## Study text
==========
An all-new battery-powered electric locomotive highlights a list of low-emissions projects to be implemented by BNSF in Central California.

The railroad, based in Fort Worth, and the San Joaquin Valley Air Pollution Control District were preliminarily awarded a $22.6 million Zero and Near Zero Emission Freight Facilities grant from the California Air Resource Board (CARB), to test emissions-reducing technologies in and around rail yards.

BNSF said it will collaborate with various industry partners to test the feasibility of these technologies.

“BNSF is focused on continuing to reduce our environmental impact, and we’re committed to doing our part to test and prove the commercial viability of emerging technologies that reduce emissions,” said John Lovenburg, vice president, Environmental.

The initiatives will build on BNSF’s existing investments in sustainable technologies including idle control, electric wide-span cranes, electric hostlers, automated gates at its intermodal facilities, and Tier 4 locomotives.

As part of the project, BNSF will partner with GE Transportation on a battery-electric locomotive that will be paired with diesel locomotives to power freight trains traveling from Stockton to Barstow.
==========
## Record set
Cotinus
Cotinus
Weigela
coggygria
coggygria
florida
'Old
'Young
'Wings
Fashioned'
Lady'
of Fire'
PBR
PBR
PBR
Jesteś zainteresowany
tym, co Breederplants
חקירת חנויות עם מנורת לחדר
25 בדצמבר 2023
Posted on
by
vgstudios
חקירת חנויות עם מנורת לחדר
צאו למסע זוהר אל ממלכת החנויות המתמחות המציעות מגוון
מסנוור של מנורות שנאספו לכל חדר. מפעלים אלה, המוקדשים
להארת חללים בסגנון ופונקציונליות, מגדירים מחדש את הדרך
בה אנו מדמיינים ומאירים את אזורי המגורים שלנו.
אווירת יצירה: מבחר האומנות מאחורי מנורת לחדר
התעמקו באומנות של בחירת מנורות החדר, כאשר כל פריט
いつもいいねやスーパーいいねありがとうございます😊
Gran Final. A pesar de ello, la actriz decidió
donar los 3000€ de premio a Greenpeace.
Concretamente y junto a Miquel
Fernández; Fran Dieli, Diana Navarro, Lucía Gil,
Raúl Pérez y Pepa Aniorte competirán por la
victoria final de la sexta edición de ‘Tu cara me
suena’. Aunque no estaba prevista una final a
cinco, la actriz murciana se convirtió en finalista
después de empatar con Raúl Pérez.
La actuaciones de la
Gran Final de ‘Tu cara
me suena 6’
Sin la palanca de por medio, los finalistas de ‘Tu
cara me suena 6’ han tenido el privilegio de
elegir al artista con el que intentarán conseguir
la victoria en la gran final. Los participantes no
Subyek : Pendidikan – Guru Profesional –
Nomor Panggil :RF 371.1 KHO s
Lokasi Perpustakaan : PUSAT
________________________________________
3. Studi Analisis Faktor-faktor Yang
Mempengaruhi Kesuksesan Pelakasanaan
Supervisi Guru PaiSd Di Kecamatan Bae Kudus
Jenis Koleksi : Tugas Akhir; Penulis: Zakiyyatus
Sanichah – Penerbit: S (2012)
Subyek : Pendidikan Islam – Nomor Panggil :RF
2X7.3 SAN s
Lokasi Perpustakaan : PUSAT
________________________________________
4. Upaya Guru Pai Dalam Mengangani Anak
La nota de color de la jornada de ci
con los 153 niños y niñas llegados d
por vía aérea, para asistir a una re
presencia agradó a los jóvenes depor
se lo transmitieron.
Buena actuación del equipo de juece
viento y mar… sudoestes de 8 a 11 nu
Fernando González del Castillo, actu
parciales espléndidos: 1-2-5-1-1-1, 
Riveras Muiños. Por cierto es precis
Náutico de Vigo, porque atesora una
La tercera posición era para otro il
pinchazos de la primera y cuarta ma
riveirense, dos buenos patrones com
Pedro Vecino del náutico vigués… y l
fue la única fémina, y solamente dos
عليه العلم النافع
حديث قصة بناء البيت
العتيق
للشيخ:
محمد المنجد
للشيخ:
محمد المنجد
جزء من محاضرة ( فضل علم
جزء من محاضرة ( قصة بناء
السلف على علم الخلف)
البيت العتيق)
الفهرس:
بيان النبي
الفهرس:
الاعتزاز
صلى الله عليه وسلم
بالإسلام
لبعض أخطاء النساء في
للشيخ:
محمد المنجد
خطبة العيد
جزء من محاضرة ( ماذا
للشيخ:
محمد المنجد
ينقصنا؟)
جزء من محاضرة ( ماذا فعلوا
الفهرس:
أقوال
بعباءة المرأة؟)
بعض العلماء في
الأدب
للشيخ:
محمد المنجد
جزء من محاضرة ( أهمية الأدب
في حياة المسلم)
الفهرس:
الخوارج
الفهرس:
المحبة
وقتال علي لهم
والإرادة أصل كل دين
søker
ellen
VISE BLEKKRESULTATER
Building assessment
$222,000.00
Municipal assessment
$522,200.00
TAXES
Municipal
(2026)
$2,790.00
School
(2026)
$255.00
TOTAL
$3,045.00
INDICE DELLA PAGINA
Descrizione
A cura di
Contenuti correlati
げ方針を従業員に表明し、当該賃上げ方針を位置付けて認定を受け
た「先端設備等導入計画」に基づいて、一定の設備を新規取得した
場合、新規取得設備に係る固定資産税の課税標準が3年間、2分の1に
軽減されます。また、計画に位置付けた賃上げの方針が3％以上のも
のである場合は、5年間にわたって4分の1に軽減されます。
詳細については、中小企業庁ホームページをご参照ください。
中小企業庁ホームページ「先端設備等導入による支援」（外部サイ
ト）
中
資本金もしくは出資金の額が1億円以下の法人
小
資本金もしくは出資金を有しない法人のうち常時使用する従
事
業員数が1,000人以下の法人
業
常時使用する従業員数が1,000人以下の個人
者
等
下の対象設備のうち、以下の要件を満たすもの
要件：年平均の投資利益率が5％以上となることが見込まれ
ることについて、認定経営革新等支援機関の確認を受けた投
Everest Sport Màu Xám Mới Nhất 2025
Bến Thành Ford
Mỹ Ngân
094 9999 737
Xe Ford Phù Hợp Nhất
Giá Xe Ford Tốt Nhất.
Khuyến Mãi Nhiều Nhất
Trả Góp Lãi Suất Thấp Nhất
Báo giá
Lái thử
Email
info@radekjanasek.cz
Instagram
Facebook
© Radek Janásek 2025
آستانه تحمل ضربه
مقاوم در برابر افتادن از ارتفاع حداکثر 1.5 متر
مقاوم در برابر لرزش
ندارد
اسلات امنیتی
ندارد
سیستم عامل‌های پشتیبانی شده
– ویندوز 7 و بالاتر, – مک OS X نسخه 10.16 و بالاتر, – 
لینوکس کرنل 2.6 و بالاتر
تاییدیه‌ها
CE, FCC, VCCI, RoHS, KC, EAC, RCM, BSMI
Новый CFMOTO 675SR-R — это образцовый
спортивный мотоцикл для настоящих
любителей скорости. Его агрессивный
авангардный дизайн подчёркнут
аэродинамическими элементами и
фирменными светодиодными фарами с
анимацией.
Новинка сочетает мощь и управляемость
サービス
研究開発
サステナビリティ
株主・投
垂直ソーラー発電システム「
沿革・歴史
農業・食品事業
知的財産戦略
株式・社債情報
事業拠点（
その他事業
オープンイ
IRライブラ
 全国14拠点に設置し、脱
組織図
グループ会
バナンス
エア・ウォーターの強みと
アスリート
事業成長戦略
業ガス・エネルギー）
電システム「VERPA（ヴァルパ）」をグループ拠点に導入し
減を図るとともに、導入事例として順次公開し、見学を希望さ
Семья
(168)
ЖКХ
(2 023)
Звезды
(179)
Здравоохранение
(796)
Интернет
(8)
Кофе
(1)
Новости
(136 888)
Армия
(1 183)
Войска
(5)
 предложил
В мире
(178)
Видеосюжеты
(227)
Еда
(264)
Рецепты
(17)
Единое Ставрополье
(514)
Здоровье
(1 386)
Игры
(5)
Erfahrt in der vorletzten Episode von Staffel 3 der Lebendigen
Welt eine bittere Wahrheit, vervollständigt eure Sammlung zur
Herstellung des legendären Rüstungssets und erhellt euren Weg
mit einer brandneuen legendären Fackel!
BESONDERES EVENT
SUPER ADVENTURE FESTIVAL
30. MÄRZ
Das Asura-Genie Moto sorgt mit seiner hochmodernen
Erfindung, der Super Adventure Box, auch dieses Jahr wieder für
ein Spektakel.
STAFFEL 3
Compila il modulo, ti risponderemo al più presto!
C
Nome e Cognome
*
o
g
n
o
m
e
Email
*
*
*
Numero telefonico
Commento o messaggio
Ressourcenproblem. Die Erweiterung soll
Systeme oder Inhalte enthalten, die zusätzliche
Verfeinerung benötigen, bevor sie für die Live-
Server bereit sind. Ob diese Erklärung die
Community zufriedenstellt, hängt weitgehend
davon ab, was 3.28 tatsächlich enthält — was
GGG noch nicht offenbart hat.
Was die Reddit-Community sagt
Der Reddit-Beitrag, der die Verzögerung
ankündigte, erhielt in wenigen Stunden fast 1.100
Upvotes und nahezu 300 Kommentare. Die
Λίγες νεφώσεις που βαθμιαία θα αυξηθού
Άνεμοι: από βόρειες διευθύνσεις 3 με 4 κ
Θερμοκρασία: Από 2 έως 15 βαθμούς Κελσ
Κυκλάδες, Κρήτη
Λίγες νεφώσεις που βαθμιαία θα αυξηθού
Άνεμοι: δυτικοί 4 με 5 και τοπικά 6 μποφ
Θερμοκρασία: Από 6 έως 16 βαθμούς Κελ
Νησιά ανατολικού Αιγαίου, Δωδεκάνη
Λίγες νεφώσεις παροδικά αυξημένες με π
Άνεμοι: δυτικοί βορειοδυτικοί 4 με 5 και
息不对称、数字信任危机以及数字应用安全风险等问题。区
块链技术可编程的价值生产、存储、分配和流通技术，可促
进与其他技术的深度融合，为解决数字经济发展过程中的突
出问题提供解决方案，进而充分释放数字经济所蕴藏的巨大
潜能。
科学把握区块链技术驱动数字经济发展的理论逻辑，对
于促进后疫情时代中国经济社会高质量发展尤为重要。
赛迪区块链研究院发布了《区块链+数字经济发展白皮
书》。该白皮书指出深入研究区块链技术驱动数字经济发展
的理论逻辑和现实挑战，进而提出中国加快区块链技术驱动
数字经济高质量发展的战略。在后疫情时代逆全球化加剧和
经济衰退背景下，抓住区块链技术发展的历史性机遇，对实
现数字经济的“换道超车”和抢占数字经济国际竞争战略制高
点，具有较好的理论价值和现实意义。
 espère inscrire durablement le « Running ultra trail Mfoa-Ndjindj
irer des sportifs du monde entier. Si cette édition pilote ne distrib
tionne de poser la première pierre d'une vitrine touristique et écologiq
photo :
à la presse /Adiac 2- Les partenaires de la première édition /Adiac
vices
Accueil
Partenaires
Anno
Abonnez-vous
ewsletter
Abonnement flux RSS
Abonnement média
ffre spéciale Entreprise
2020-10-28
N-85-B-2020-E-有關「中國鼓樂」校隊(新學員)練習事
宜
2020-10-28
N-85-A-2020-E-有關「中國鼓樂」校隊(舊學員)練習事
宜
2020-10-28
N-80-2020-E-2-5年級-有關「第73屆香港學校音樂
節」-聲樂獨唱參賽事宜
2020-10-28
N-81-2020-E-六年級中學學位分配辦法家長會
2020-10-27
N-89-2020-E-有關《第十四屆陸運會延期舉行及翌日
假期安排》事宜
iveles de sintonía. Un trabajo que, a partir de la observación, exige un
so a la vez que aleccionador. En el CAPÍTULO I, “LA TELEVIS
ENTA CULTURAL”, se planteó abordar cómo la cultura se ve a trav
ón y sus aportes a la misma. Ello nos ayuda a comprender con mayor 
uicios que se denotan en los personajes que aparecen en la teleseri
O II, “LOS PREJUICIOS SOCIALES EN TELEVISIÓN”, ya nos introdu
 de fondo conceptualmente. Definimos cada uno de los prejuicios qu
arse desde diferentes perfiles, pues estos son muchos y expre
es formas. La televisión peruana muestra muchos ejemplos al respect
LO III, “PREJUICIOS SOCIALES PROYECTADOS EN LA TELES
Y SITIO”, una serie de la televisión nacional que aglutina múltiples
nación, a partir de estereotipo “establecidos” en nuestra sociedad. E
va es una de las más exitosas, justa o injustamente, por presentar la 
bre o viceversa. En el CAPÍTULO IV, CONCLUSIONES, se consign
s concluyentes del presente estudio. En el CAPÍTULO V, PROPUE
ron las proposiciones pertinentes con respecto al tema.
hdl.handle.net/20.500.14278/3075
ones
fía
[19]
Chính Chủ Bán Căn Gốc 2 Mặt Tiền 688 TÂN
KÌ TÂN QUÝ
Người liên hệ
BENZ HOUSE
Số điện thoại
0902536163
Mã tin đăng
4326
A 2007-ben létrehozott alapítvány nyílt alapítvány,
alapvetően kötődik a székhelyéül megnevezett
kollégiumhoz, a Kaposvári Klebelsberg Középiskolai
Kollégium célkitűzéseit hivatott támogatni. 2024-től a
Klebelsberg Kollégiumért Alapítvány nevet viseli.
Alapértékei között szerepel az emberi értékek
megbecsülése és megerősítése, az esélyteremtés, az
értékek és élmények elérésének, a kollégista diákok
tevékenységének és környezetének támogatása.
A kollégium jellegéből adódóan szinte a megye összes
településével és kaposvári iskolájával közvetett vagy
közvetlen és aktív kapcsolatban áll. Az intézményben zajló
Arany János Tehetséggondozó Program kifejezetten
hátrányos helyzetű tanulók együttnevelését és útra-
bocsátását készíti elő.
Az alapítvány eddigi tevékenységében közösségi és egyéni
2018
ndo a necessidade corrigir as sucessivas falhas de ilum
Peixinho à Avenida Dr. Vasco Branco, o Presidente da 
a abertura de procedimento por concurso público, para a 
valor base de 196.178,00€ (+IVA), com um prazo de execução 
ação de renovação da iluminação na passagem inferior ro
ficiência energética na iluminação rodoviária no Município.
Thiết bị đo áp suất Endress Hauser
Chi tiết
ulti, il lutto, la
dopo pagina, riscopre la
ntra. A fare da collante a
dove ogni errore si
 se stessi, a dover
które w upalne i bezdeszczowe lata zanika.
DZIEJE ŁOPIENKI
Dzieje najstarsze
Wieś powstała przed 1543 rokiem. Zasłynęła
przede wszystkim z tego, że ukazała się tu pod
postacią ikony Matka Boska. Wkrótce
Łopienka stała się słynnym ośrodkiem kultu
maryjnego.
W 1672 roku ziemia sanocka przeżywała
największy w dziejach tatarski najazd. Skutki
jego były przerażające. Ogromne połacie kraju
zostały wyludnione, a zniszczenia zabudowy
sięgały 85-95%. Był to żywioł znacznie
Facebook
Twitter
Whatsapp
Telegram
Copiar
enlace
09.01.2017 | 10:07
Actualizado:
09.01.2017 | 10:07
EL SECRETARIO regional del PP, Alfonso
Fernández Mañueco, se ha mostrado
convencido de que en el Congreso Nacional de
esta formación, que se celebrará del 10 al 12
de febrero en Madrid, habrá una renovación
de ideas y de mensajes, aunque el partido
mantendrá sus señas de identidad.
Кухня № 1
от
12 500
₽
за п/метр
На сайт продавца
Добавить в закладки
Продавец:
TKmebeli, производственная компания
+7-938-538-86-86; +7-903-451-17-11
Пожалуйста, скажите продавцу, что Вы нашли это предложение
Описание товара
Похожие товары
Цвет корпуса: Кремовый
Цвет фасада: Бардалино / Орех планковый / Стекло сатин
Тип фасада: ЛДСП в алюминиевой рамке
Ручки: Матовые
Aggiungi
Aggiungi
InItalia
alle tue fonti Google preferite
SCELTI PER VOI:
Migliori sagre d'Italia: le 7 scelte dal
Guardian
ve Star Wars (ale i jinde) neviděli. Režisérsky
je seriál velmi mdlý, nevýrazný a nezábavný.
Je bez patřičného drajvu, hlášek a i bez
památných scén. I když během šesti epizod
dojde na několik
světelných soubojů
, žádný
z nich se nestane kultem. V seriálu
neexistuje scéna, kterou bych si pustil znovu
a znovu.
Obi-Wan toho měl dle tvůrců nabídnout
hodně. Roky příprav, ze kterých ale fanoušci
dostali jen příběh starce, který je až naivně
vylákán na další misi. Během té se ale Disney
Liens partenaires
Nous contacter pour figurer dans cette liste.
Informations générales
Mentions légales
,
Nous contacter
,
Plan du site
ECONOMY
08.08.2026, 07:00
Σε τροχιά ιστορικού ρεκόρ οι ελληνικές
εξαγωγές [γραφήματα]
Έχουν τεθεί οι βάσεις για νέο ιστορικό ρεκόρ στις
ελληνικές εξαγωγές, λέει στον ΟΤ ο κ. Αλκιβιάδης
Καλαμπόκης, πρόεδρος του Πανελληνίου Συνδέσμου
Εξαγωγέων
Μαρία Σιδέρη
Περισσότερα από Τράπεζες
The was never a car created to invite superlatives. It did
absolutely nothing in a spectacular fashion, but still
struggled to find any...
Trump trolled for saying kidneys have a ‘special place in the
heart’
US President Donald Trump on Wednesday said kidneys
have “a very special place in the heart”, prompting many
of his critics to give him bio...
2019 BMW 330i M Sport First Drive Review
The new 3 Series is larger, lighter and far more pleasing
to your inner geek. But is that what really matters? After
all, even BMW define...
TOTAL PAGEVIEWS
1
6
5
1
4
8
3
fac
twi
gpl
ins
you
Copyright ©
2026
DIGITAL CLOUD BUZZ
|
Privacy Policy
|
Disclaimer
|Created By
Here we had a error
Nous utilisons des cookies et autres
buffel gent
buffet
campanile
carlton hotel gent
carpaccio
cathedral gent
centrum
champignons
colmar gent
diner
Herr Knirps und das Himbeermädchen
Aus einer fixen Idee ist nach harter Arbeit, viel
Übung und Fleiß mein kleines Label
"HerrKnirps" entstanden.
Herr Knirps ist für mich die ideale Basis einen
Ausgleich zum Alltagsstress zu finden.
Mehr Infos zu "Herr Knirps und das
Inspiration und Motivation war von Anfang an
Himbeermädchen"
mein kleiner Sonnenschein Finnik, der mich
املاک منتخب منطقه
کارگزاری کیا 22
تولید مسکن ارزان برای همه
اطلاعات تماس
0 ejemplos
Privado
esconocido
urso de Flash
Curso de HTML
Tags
==========
## Check your understanding
a: In the BNSF emissions article, between which two cities will the battery-electric locomotive help power freight trains?
b: Copy the passage of the BNSF emissions article between "BNSF said it" and "vice president, Environmental.", inclusive.

## Answer list
a: From Stockton to Barstow.

b:
BNSF said it will collaborate with various industry partners to test the feasibility of these technologies.

“BNSF is focused on continuing to reduce our environmental impact, and we’re committed to doing our part to test and prove the commercial viability of emerging technologies that reduce emissions,” said John Lovenburg, vice president, Environmental.